The other side is no better, however. In the first place, to say that one owns oneself and can therefore dispose of oneself as one chooses is wrong. To say of one’s body that one owns it is a peculiar way of describing the relationship between one’s self and one’s body: I don’t own my face like I own my computer, for example.
Moreover, ownership does not imply, or necessarily imply, an infinite right, either legal or moral, to disposal of what is owned. I own my house, but I have no right to burn it down if I see fit to do so. And if I own a Vermeer, I may have a legal, but surely not a moral, right to destroy it. Morally speaking, I do not own the Vermeer; I am its temporary custodian. It is otherwise with the lead pencil on my desk, which I likewise own. It seems to me that our bodies are more like Vermeers than they are like lead pencils.
Furthermore, a conceptus is not just part of a woman’s body, and the fact that she carries it, and will eventually give birth to it in pain and sorrow, does not give her infinite rights over it. Her interest in it may be greater than anyone else’s, no doubt, but it is not unique or exclusive. For one thing, the conceptus is partly the father’s, at least until such time as humans replace themselves purely by parthenogenesis. One would hope that children were most often the product of a loving mutual decision of the mother and the father; and a world in which mothers militantly put their supposed rights above such decisions in importance would be a truly horrible one, deeply savage and uncivilised.

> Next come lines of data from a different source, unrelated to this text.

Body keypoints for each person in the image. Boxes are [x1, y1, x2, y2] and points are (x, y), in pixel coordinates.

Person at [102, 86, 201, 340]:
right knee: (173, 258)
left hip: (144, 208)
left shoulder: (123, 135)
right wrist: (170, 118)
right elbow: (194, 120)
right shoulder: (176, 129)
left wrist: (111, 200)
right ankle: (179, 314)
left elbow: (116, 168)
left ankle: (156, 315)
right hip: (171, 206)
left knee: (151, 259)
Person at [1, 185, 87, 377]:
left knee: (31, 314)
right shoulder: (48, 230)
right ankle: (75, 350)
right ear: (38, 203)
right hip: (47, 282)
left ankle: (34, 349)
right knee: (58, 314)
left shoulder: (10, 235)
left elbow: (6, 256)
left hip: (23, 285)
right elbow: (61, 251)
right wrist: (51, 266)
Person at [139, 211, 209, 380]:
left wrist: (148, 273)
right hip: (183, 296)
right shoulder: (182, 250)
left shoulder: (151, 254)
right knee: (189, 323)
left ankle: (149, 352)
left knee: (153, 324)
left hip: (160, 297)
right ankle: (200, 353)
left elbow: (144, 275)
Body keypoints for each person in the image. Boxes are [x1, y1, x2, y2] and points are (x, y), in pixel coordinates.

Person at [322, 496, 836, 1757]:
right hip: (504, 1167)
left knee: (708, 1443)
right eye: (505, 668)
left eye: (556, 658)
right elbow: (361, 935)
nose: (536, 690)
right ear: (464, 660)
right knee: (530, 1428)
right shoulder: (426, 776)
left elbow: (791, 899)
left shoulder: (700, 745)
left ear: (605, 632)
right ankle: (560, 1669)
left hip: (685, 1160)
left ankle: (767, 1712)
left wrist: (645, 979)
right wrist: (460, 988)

In general, though, women do not consider abortion an operation just like any other (though some do); it is not for them the same as the removal of a blemish of the skin, say, or even the removal of a gall bladder. They apprehend, perhaps not fully or coherently, that abortion is not simply another operation, but has a much profounder significance; and they apprehend it even if they have no religious belief.
So how do you frame a law that avoids the indisputable cruelties and hardships occasioned by total prohibition, while not acceding to the uncouth and ill-founded demands of the other side, and avoiding the bogus jurisprudence of Roe v. Wade? Arguments that rely solely on competing rights can result only in shouting matches; they have the psychological effect of limiting the moral imagination. On the other hand, the law must lay down with reasonable predictability and consistency what is permissible and what is not.

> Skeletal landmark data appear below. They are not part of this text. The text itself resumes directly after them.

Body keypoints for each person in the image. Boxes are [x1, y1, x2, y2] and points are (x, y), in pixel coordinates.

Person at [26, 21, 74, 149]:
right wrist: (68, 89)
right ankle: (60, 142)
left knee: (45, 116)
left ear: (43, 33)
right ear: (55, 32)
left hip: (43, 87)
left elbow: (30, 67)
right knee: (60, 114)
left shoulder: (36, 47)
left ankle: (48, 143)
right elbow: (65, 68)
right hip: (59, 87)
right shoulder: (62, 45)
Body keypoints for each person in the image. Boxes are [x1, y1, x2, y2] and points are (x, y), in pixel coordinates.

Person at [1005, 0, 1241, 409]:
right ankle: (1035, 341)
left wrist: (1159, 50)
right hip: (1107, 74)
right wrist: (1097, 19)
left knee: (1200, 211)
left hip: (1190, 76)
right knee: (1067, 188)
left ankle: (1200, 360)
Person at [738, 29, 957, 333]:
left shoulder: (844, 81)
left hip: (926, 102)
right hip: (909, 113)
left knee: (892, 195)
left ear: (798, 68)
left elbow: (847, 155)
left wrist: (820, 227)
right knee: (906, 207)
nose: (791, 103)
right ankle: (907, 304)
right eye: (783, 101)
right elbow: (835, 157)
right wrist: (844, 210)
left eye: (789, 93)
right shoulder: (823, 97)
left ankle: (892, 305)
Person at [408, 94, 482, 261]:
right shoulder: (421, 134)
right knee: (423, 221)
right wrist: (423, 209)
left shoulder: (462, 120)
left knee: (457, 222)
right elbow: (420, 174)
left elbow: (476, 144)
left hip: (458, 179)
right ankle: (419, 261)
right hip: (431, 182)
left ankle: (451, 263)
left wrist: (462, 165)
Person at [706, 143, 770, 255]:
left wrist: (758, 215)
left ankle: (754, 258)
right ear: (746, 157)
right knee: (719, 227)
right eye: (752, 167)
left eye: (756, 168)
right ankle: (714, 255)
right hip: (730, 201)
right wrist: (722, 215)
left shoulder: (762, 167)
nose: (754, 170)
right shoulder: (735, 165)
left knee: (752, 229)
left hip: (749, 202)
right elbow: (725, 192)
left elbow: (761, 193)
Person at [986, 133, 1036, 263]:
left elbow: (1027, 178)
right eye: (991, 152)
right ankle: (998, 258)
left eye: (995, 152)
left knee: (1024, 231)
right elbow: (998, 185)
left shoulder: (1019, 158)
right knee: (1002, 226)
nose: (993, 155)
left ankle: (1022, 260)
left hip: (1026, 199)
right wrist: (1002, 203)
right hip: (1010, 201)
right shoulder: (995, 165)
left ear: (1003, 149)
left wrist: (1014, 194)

There is a limit to what the law can achieve if it is not to become, in effect, the absolute arbiter or dictator of our lives. Therefore, it is up to the population to exercise virtue, because:
Society cannot exist, unless a controlling power upon will and appetite be placed somewhere; and the less of it there is within, the more there must be without. It is ordained in the eternal constitution of things, that men of intemperate minds cannot be free. Their passions forge their fetters.